Al concluir se sacó los anteojos y dobló la carta en sus pliegues originales. Era un papel suave y muy blanco, que contrastaba con la lija gruesa que era la piel de sus manos. La había entendido, pese a su temor inicial de que alguna de las palabras que cruzaban con trazos negros y elegantes las dos carillas le resultara demasiado confusa. «Imperiosamente» era la única que lo había puesto en aprietos. Tenía una idea de lo que podía significar, pero para estar seguro había echado mano al diccionario que la nena había dejado en casa y santo remedio: su yerno necesitaba ayuda… urgente, mucha, sí o sí. De ahí en adelante había entendido todo. Su yerno terminaba diciendo que «lo dejo en sus manos» porque estaba «seguro de que se le ocurrirá el mejor modo». Ese era el asunto espinoso que había tenido a Delfor Colotto en ascuas desde la llegada de la carta, dos días atrás: cuál sería ese mejor modo.

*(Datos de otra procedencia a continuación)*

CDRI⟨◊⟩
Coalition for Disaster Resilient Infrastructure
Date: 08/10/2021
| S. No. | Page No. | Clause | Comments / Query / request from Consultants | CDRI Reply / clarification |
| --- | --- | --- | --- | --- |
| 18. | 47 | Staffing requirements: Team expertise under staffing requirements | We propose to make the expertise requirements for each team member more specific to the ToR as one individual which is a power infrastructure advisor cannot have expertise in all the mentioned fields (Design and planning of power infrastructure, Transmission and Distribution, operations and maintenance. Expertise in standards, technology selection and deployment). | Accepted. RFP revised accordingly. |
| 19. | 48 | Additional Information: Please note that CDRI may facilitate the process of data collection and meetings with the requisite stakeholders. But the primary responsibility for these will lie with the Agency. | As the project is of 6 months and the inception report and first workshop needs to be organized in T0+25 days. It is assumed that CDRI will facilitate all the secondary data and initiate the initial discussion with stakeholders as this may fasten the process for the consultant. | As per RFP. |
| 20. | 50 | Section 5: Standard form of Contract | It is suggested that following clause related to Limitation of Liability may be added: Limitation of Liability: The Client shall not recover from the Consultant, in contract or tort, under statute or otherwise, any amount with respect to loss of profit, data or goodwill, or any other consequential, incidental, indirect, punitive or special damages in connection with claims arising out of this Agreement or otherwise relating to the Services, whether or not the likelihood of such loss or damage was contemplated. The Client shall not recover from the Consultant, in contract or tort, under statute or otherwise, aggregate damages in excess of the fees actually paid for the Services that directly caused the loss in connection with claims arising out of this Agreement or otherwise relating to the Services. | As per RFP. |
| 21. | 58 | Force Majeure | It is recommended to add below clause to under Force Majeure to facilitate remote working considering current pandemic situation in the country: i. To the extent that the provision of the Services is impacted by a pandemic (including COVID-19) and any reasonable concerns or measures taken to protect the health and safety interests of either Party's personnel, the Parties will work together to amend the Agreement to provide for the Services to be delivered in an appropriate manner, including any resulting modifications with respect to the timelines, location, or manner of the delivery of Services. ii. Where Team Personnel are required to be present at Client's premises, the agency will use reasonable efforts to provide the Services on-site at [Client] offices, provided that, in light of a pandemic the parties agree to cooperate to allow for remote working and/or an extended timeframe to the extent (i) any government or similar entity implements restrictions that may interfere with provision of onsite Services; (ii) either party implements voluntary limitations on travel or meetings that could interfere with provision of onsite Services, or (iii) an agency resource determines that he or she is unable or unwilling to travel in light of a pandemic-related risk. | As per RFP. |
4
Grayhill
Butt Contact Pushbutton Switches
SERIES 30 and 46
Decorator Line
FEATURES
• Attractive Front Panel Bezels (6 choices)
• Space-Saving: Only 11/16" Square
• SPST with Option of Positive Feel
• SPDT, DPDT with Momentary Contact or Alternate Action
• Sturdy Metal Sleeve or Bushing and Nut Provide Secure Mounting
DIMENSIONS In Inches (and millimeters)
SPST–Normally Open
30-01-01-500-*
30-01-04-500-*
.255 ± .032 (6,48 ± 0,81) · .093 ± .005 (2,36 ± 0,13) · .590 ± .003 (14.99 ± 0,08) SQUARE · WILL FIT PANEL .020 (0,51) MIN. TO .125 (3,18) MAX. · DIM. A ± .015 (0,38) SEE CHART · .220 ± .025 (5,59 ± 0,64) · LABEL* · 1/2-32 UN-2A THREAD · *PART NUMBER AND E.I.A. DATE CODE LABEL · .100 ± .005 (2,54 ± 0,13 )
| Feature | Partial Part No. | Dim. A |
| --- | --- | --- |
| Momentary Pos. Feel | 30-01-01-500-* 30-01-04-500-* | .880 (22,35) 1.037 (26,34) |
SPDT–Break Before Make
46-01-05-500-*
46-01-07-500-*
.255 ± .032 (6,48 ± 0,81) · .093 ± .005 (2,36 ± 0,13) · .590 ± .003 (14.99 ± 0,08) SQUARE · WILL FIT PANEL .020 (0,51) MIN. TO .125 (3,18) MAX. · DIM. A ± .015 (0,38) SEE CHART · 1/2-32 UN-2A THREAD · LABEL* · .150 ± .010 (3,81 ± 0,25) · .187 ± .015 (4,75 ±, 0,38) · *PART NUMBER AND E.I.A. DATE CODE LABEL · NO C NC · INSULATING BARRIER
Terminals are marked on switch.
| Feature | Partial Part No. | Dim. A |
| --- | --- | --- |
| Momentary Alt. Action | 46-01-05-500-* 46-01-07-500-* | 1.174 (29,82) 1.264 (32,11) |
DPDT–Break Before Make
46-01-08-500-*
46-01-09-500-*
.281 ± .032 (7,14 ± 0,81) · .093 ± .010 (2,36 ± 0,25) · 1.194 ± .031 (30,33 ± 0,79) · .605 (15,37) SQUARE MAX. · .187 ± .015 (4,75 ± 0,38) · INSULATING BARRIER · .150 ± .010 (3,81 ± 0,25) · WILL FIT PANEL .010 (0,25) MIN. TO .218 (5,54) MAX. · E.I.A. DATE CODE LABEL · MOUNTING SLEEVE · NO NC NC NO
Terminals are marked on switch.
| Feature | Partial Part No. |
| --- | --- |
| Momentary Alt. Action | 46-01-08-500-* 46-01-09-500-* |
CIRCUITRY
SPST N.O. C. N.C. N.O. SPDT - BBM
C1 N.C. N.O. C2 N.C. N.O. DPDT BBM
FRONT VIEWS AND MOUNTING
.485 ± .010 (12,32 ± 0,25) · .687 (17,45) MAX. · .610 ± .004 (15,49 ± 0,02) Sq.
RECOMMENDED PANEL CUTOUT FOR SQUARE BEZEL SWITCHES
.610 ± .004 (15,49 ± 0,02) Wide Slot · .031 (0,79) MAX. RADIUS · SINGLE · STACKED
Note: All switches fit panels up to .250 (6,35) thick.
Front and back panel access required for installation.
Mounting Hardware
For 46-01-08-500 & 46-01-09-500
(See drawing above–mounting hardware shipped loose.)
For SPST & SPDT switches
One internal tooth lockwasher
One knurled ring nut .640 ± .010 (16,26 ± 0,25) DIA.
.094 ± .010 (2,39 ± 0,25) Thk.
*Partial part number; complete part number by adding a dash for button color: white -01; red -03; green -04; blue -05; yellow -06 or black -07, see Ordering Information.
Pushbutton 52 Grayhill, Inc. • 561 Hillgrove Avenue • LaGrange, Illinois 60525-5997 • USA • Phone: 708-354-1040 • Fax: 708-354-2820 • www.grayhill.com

Se puso de pie. Quedándose ahí sentado lo único que iba a lograr sería ponerse más y más ansioso. Tal vez no fuera un buen plan, pero no se le ocurría otro. Su yerno debería haber sido más claro en esa carta. El hombre sentía que no había sido del todo sincero con él. ¿Lo consideraba poco digno de confianza? O peor, ¿pensaría que por no haber terminado la escuela era medio tonto? «Mejor no darse manija», pensó Colotto. Tal vez no le daba otros detalles para no ponerlo más nervioso todavía. En ese caso, hacía bien. Si ya así, con lo poco que sabía y lo mucho que se imaginaba, estaba como loco y apenas había pegado un ojo en dos noches. Capaz que sabiendo más, o confirmando lo que temía, era peor. Aparte, el yerno siempre le había caído bien, aunque eso de «siempre» quedara un poco grande porque ¿cuántas veces lo habían visto? Tres, cuatro veces lo más. Tanto no lo conocía, era cierto, pero al fin y al cabo no era culpa del pibe, caray.